The Profiling feature allows you to collect profiling data from your applications. This feature can collect profiles using eBPF, Java, or pprof.

eBPF profiling

To use eBPF to collect CPU profiles from this Pod:

profiles.grafana.com/cpu.ebpf.enabled

Java profiling

To collect Java profiles from this Pod:

profiles.grafana.com/java.enabled

pprof profiling

You can use the following annotations to control profiling for each enabled type (memory, block, goroutine, mutex, cpu, fgprof, godeltaprof_memory, godeltaprof_mutex, and godeltaprof_block):

profiles.grafana.com/<type>.scrape: Collects pprof profiles for the specified type from this Pod.
profiles.grafana.com/<type>.port: Collects profiles for the specified type from this port number.
profiles.grafana.com/<type>.port_name: Collects profiles for the specified type from this named port.
profiles.grafana.com/<type>.path: Collects profiles for the specified type from this path.
profiles.grafana.com/<type>.scheme: The scheme to use when scraping profiles for the specified type. Defaults to http.

Pod logs

Use the following annotation to control the collection of Pod logs:

k8s.grafana.com/logs.job: The value to use for the job label

Extra config

You can use the extraConfig sections to supply additional configuration to the Grafana Alloy instances. Anything you put in these sections are added to the existing configuration that is created by this chart.

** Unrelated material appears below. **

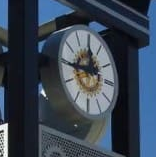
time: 11:44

Helm provides multiple ways to set these additional configuration values. You can either keep the values in the same file as the rest of your Kubernetes Monitoring configuration, or store them separately as their own files and include during Helm chart install.

Set as values

You can set the contents of your extra configuration into your values file:

$ ls
values.yaml
$ cat values.yaml
cluster:
  name: my-cluster
...
collectors:
  metrics-collector:
    presets: [clustered, statefulset]
    extraConfig: |-
      // Any arbitrary Alloy configuration can be placed here.
      logging {
        level  = "debug"
      }
  logs-collector:
    presets: [filesystem-log-reader, daemonset]
    extraConfig: |
      // Any arbitrary Alloy configuration can be placed here.
      logging {
        level  = "debug"
      }
...
$ helm upgrade grafana-k8s-monitoring grafana/k8s-monitoring --values values.yaml

Set as files

You can save the contents of your extra configuration as files and use Helm’s --set-file argument:

$ ls
values.yaml  metricsConfig.alloy  logsConfig.alloy
$ helm upgrade grafana-k8s-monitoring --atomic --timeout 300s grafana/k8s-monitoring \
    --values values.yaml \
    --set-file "collectors.metrics-collector.extraConfig=metricsConfig.alloy" \
    --set-file "collectors.logs-collector.extraConfig=logsConfig.alloy"

This can be method beneficial after your extra configuration grows to a certain size.